Résumé :
Le père Latuile, un ancien couvreur, vit sa retraite avec un chat aussi gourmand de bonbons que lui. Un jour, le chat rentre, mortellement blessé et succombe à ses blessures dans une marre de sang.
Nico, un élève de CP, s’enfuit de l’école pour rechercher et punir le coupable en suivant les gouttelettes de sang laissées par le chat entre l’assassin et son maitre.
Finalement, le coupable est puni, sa boutique est saccagée et pillée par les enfants, et le père Latuile retrouve un chat, friand de biscotte celui-là.
Description
Couverture souple, 39 pages, 7 chapitres non numérotés et non titrés, texte non illustré.
Le style propre au polar est vivant et énergique, proche de l’oral.
Les relations entre les personnages sont très parlantes et les émotions sont très présentes.
Le vocabulaire peut être familier, avec quelques gros mots justifiés par le contexte et le ton des personnages. Le héros écrit aussi des phases sur les murs de la ville, avec parfois une orthographe à reprendre. Le langage familier et l’orthographe feront l’objet d’un travail particulier dans les fiches atelier oral.
Le héros entraîne le lecteur dans son enquête, où se mêlent suspens, retournement de situation, et émotions.
Thèmes abordés :
- L’injustice et le deuil :
Un commerçant tue un chat pour une raison banale ? Nico, le petit garçon est confronté à cette forme d’injustice et de violence. La tristesse du vieux couvreur le rend aussi triste et en colère.

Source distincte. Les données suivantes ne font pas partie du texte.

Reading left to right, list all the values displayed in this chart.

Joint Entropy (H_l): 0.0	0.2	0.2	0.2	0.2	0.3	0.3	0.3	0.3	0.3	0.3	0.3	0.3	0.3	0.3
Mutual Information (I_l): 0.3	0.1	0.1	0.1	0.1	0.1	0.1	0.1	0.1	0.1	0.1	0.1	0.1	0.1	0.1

A travers la mort du chat, le livre permet aussi aborder le thème du deuil et de la mort d’un être vivant cher. Même si il ne s’agit que d’un animal, l’enterrement dans les gouttière est un moment fort pour dire adieu et commencer un deuil pour continuer à vivre.
- L’auto justice :
Nico, un petit garçon de 6 ans, mène son enquête tout seul dans les rues de la ville.
Il rend justice seul aussi, en frappant le boucher sans sommation, et sans s’excuser non plus, même après avoir compris son erreur, puis saccage, avec ses copains de CP, la boutique du marchand de journaux, déclaré coupable sans aucun jugement, du meurtre d’un chat.
Ces actes anti-citoyens font l’objet d’un travail essentiel à réaliser en cours de lecture pendant les ateliers oraux et dans le dossier de lecture suivie.
Ses intentions sont louables, car il est bouleversé par la barbarie qui a conduit à la mort du chat et par conséquent à la dépression du père Latuile. Mais les moyens utilisés sont discutables. Ses jugement sont rendus sans appel, les sanctions sont immédiates et disproportionnées par rapport à l’acte commis, l’accusé n’a même pas pu se défendre et un suspect a même reçu des coups alors qu’il s’avérait être innocent.
Le livre permet de soulever un questionnement tel que : « La fin justifie-t-elle les moyens ? Quelle autre solution le héros aurait-il pu trouver pour punir le coupable ? Un enfant a-t-il le droit de rendre justice seul ?... ».
Il permet aussi d’évoquer en classe le système judiciaire français, les droits et devoirs des citoyens face à une injustice.
Ces différents thèmes seront abordés dans les ateliers oraux et dans le dossier lecture suivie.
- Les relations homme / animal :
Ces relation, qu’elles soient amicales ou non, motivent les uns pour vivre (Le père Latuile trouve sa raison de vivre dans la présence de ce vieux chat…), d’autres pour tuer (Dubeuf est boucher parce qu’il n’aime pas les animaux, madame Ajax maniaque de la propreté frappe le chat à coups de balais et le marchand de journaux, Monsieur Hursant blesse mortellement le chat Minou-bonbon parce que ce dernier lui vole ses bonbons) et d’autres pour mener une enquête (Nico joue le justicier mû et aveuglé par son seul désir de vengeance, quitte pour ce dernier à faire l’école buissonnière).
- L’écriture :
Nico aime tellement l’écriture, qu’il laisse ses pensées sur les murs de la ville à la craie.
De plus, l’orthographe de ses écrits est approximative ce qui permet de provoquer une observation de la syntaxe et de l’écriture lexicale de certains mots pendant les ateliers oraux et le dossier lecture suivie.